Innanzitutto bisogna specificare che le stelle cadenti che osserviamo in questi giorni sono tecnicamente uno sciame meteorico, un fenomeno che si verifica “quando il nostro pianeta incontra nella sua orbita intorno al sole una nube di particelle – spiega Lavarian – di 'sassolini' quindi, lasciati nel sistema solare dal passaggio delle comete, la cui caratteristica 'coda' è formata proprio da questi frammenti. Le comete, nel loro viaggio intorno al Sole, lasciano una nube di questo tipo e quando il nostro pianeta l'attraversa ecco che vediamo nel cielo il passaggio delle meteore”.

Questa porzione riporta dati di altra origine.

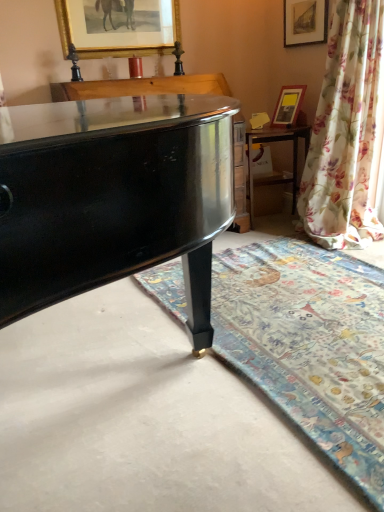
Question: Considering the positions of carpet with floral pattern at lower right and wooden table at right in the image, is carpet with floral pattern at lower right taller or shorter than wooden table at right?

Choices:
 (A) short
 (B) tall

Answer: (A)

Question: From a real-world perspective, relative to wooden table at right, is carpet with floral pattern at lower right vertically above or below?

Choices:
 (A) below
 (B) above

Answer: (A)

Question: Considering the real-world distances, which object is farthest from the floral fabric curtain at right?

Choices:
 (A) gold-framed picture at upper center, which is the first picture frame in left-to-right order
 (B) matte gold picture frame at upper right, which ranks as the first picture frame in right-to-left order
 (C) wooden table at right
 (D) matte gold picture frame at upper right, the 2th picture frame when ordered from left to right
 (E) carpet with floral pattern at lower right

Answer: (A)

Question: Estimate the real-world distances between objects in this image. Which object is closer to the matte gold picture frame at upper right, which appears as the second picture frame when viewed from the right?

Choices:
 (A) matte gold picture frame at upper right, which ranks as the first picture frame in right-to-left order
 (B) wooden table at right
 (C) gold-framed picture at upper center, which appears as the third picture frame when viewed from the right
 (D) floral fabric curtain at right
 (E) carpet with floral pattern at lower right

Answer: (B)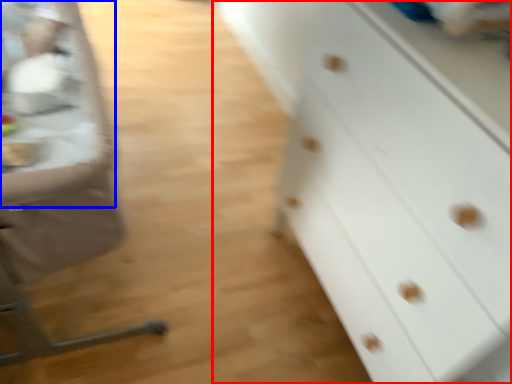
Question: Which of the following is the closest to the observer, chest of drawers (highlighted by a red box) or table (highlighted by a blue box)?

Choices:
 (A) chest of drawers
 (B) table

Answer: (A)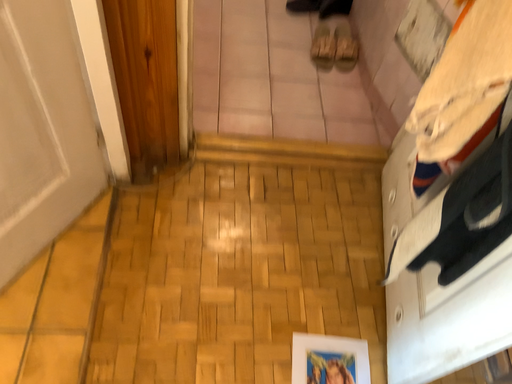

Indicativamente tra il 10 e il 15 di agosto, spiega l'esperto, la Terra incontro la nube lasciata dalla cometa Swift Tuttle, il cui passaggio (poco luminoso) è stato osservato dal nostro pianeta nel 1993 e che tornerà ad essere visibile fra 150 anni. “Ogni anno attraversiamo i frammenti lasciati da questa cometa – dice Lavarian – frammenti che, scontrandosi con l'atmosfera terrestre, bruciano a causa del fortissimo attrito, diventando luminosi e caldi e polverizzandosi tra i 50 e i 100 chilometri al di sopra delle nostre teste”.

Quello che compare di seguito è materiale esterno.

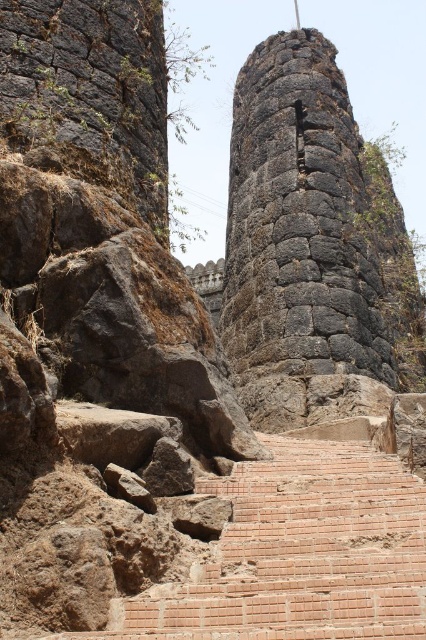
Question: Can you confirm if rough stone tower at center is positioned to the left of brick stairs at lower center?

Choices:
 (A) no
 (B) yes

Answer: (A)

Question: Does rough stone tower at center have a lesser width compared to brick stairs at lower center?

Choices:
 (A) yes
 (B) no

Answer: (B)

Question: Which of the following is the farthest from the observer?

Choices:
 (A) brick stairs at lower center
 (B) rough stone tower at center

Answer: (B)

Question: Considering the relative positions of rough stone tower at center and brick stairs at lower center in the image provided, where is rough stone tower at center located with respect to brick stairs at lower center?

Choices:
 (A) left
 (B) right

Answer: (B)

Question: Which object is farther from the camera taking this photo?

Choices:
 (A) brick stairs at lower center
 (B) rough stone tower at center

Answer: (B)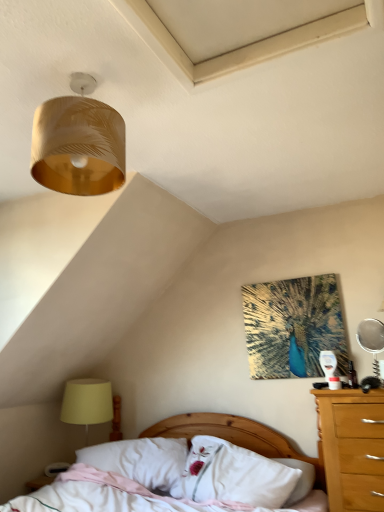
Image resolution: width=384 pixels, height=512 pixels. Find the location of `vacant region above gold textured lampshade at upper left (from a real-world perspective)`. vacant region above gold textured lampshade at upper left (from a real-world perspective) is located at coordinates (78, 79).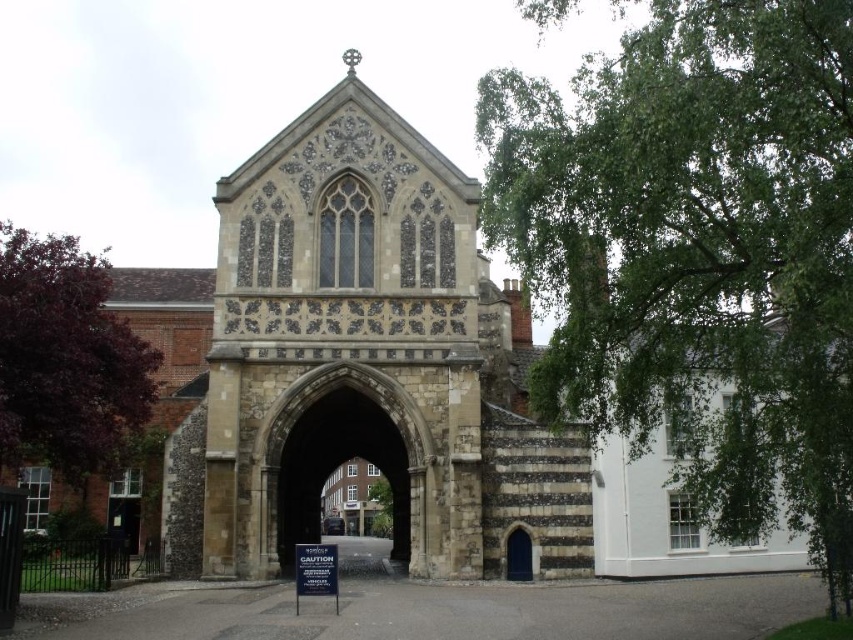
You are standing in the courtyard and want to find the tree that offers more shade. Which tree would you choose between the green leafy tree at right and the green leafy tree at center?

The green leafy tree at right is larger in size than the green leafy tree at center, so it would provide more shade.

You are standing in the courtyard and want to take a photo of the stone archway at center. However, the green leafy tree at right is blocking your view. Can you move to the left to get a clear shot without the tree in the frame?

The green leafy tree at right is in front of the stone archway at center, so moving to the left might help you position yourself where the tree no longer blocks the view of the archway.

You are standing in front of the historic stone archway and want to reach the white building with large windows to your right. There is a green leafy tree at right blocking your path. Can you walk around the tree to reach the building?

The green leafy tree at right is 52.06 meters from viewer, so you can easily walk around it to reach the white building with large windows to your right.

Come detto però, la Terra nella sua orbita incontra diversi altri sciami meteorici, alcuni dei quali anche più visibili di quello della cometa Swift Tuttle. “Tra il 13 ed il 14 dicembre, a Santa Lucia – continua Lavarian – si può osservare lo sciame delle Geminidi, il più visibile nel corso dell'anno. È molto meno conosciuto perché con le temperature di dicembre ovviamente sono poche le persone disposte a passare ore al buio e all'aperto ad osservare il cielo. Anche a metà novembre, tra il 17 ed il 18, la Terra incontra uno sciame, quello delle Leonidi, anche in questo caso pappariscente di quello attuale”.

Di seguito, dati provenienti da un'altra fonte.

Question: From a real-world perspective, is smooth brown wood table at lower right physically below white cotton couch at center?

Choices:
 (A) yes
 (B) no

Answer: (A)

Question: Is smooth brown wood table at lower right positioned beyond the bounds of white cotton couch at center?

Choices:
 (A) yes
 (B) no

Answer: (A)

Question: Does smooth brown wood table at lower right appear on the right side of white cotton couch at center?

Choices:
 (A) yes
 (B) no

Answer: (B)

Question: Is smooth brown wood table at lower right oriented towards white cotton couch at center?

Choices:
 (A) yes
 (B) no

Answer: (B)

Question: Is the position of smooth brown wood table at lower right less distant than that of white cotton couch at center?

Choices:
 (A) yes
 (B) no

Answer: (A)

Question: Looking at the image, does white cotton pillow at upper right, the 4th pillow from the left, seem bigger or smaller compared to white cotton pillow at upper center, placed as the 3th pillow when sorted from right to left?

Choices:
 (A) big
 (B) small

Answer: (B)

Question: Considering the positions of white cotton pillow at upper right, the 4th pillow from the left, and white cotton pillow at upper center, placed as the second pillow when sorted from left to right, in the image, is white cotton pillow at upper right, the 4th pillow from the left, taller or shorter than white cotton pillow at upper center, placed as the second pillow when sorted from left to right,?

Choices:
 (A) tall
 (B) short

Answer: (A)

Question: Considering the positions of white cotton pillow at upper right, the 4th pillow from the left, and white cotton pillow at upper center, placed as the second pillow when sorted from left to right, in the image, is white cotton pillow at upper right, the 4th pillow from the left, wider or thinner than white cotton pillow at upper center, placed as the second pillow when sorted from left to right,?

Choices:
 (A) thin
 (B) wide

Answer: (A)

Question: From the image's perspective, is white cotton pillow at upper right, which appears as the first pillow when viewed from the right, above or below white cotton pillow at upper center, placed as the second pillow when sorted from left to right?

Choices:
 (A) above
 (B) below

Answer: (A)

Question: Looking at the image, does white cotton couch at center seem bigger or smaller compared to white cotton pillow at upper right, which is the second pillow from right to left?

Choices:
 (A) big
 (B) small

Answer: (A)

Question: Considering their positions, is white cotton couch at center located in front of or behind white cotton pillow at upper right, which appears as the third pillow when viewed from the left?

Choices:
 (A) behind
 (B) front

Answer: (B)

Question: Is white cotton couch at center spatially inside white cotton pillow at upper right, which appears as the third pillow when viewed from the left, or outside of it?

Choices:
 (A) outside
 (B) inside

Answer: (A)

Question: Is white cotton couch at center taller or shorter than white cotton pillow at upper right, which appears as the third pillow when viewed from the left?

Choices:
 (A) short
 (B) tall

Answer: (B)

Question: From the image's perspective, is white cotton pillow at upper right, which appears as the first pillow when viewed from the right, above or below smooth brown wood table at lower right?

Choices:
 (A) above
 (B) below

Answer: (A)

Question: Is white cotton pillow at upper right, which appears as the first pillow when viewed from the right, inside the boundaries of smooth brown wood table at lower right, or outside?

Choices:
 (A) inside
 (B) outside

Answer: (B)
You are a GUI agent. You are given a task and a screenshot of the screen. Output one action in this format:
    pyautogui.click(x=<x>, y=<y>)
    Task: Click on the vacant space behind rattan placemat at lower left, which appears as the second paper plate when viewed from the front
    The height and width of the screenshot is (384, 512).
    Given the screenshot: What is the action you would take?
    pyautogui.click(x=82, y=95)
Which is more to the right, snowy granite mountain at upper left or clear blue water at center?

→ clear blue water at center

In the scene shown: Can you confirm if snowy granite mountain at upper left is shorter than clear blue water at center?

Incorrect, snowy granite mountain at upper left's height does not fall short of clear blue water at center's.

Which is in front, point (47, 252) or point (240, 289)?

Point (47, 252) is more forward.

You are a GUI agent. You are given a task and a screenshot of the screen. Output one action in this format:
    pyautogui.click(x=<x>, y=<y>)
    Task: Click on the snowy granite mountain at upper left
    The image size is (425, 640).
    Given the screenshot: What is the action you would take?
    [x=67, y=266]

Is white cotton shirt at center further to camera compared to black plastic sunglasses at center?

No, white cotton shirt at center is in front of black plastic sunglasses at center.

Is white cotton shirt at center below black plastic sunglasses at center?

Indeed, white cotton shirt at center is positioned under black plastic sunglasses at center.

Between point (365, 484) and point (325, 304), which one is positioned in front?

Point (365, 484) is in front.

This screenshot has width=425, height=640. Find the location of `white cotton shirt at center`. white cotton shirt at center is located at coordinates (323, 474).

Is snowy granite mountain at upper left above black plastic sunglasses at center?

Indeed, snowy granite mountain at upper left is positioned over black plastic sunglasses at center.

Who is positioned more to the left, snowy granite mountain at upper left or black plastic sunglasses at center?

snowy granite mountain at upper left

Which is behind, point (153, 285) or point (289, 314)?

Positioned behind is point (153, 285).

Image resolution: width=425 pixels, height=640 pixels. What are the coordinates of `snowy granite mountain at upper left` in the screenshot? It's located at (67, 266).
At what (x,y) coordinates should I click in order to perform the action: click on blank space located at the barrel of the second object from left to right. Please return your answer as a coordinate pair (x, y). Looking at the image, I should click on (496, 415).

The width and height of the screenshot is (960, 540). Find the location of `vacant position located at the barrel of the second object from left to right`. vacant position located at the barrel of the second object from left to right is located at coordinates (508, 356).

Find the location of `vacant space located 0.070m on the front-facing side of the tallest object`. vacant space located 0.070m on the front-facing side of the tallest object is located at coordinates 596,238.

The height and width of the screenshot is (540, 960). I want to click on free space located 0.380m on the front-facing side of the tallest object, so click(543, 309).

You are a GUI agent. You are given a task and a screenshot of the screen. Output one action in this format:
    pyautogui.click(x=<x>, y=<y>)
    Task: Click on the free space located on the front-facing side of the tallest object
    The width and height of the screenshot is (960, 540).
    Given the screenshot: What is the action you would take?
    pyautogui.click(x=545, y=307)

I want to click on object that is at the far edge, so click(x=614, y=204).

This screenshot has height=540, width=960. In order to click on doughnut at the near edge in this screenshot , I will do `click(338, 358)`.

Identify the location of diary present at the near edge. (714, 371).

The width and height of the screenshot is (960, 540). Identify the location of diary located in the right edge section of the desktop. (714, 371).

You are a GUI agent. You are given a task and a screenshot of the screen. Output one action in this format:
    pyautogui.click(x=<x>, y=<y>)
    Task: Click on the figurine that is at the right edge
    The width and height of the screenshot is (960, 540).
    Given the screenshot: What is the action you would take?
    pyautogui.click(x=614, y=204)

In ogni caso, per chiunque volesse godersi lo spettacolo, il consiglio è di andare in montagna, dove la situazione è migliore sul fronte dell'inquinamento luminoso: “L'osservatorio del Muse, la Terrazza delle stelle alle Viote sul Bondone – conclude Lavarian – sarà attivo questa sera (11 agosto) dalle 21 alle 23 per l'osservazione delle stelle. Sabato ci sarà poi una passeggiata astronomica, su prenotazione, mentre domenica gli appassionati potranno osservare, grazie a particolari telescopi con filtri, il sole il pomeriggio e lo sciame meteorico la sera”. Il calendario di appuntamenti per gli amanti delle stelle è fitto e consultabile sul sito del Muse.